The majority of the wiring was included, but I did have to come up with my own harness to complete the wiring to the power source. For my install, their wiring was excessively long, but I was able to tuck the excess away rather than cut it.

These are the pads that they supplied. The side facing down has adhesive to adhere the pad to the battery. The pads are soft and flexible. Each set of pads are connected with what Ultra Heat calls a Packard 4 Place Power Connector. The matching connector is included.
Battery Warmer Pads Unpackaged.jpg

To connect everything to power, I created my own wiring "harness". I created the harness at home after eyeballing the measurements. I was short on some and too long on most. The red wire that includes the switch and goes to the battery should have been longer, but it worked for today's install.
Battery Warmer Wiring Harness.jpg

This is a warmer installed on the side of the battery. The bottom 1.5" of the warmer still has the adhesive peel still on it so that the warmer doesn't stick to the aluminum angle bracket used to hold the battery in place. If I had done the pad install before installing the batteries, the pad would be stuck to the entire side of the battery. I had to remove the threaded rod from the compression assembly to get the pad installed. That was a pain.
Battery Warmer Pad Installed.jpg


The temperature sensor is placed on top of the battery. It's loose in the picture, but it was tucked under the 2/0 cable and taped down to keep it from moving. The sensor is checking the ambient temperature. It isn't clear how well this is going to work. If the pads radiate heat away from the battery then the sensor is going to pick up on that. I hope that isn't the case and the pads radiate most of the heat into the battery cells. If that isn't the case then I'll create an insulation cap to put over the sensor so it picks up the battery temperature, not the temperature of the air above the battery. I don't think placing the sensor outside the insulation that surrounds the battery would have worked. It would cook the batteries.
Battery Warmer Temperature Sensor.jpg

I added 1.5" rigid foam insulation to the sides of the batteries.
Battery Side Insulation Installed.jpg

The top got 2" rigid foam insulation, which is screwed down into the plywood ends of the compression assembly.
20201107_150110.jpg

The wiring harness I created got tucked into a corner and mounted on the wall. I'm very limited on space in this compartment.
Battery Warmer Wiring Harness Installed.jpg

I turned it on and no smoke came out. The temperature inside the trailer was in the low 60's, so the warming pads weren't active. The temperature sensor has a small millivolt draw, too small for me to detect on my BMV-712 monitor. When the overnight temperatures get below freezing I'll make a trip to the storage lot to see the results. Until the pads draw power, I have no way to tell that it's doing anything. It would be handy if the temperature sensor could communicate via bluetooth to an app, but that may be asking for too much.

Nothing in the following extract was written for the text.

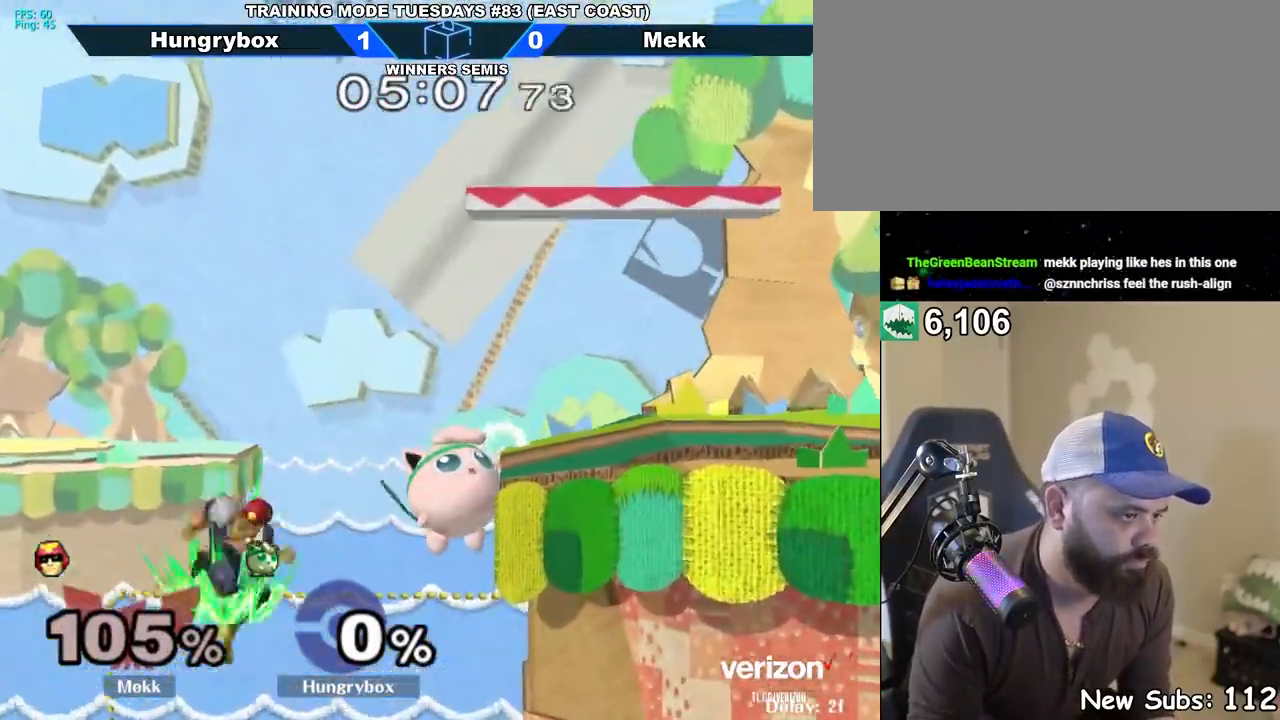
{"buttons": [], "left_stick": "up-right", "right_stick": "center", "events": [[83, "left_stick", "center"], [500, "left_stick", "up-right"]]}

Overhead view of the compartment where all my components and batteries reside. The compartment was an empty space under a closet.
Battery Warmer Overhead View.jpg
 

LanduytG

Solar Addict
Joined
Apr 19, 2020
Messages
251
Can't wait to see how they do. I bet they will keep the batts toasty down to well below zero. I will be working on this through the winter. Not worried now because we don't have and winter plans for travel.

Greg
 

Samsonite801

Photon Sorcerer
Joined
Oct 15, 2020
Messages
1,541
Looks awesome! Thanks for the pictures and providing all the information about your install...


I am planning a similar type setup, using these parts:

1604881933923.png 1604881968590.png

Mine isn't so custom (as I just purchased off-the-shelf parts along the lines of some others had done on this forum), but hoping it will get the job done, I guess we'll find out...

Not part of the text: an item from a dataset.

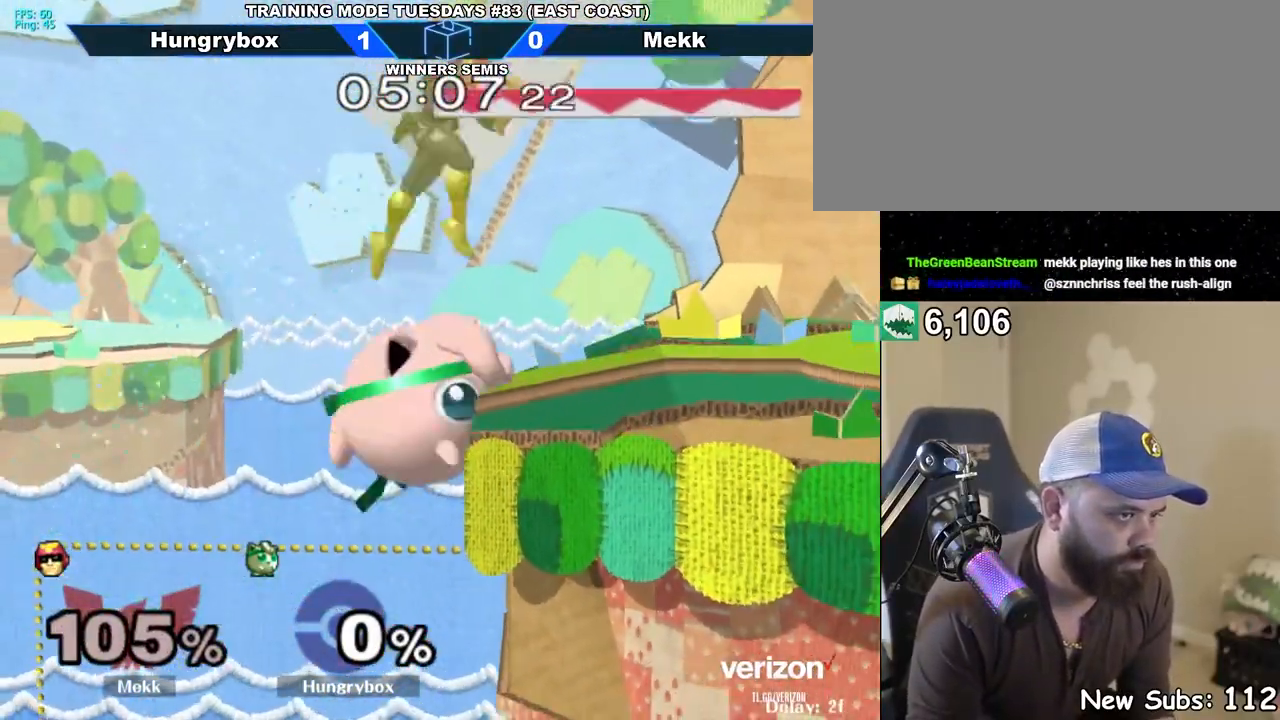
{"buttons": ["Y"], "left_stick": "center", "right_stick": "center", "events": [[100, "left_stick", "right"], [217, "left_stick", "down-right"], [233, "R1", "down"], [333, "R1", "up"], [350, "left_stick", "center"], [483, "Y", "down"]]}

Maybe you can update the thread on how well it works for you as time goes on...
 

Sipma02

Solar Enthusiast
Joined
May 27, 2020
Messages
138
Wonderful work! I did the same thing this weekend, and it worked a treat. I'll be posting about it in my battery build thread, but the gist of it is the same as yours. Nice work!
 

HRTKD

Boondocker
Joined
Apr 24, 2020
Messages
7,479
Location
Somewhere South of Denver
Today I got the temperature controllers installed for my warming pads. All that is left is to clean up the wiring and get the controllers secured.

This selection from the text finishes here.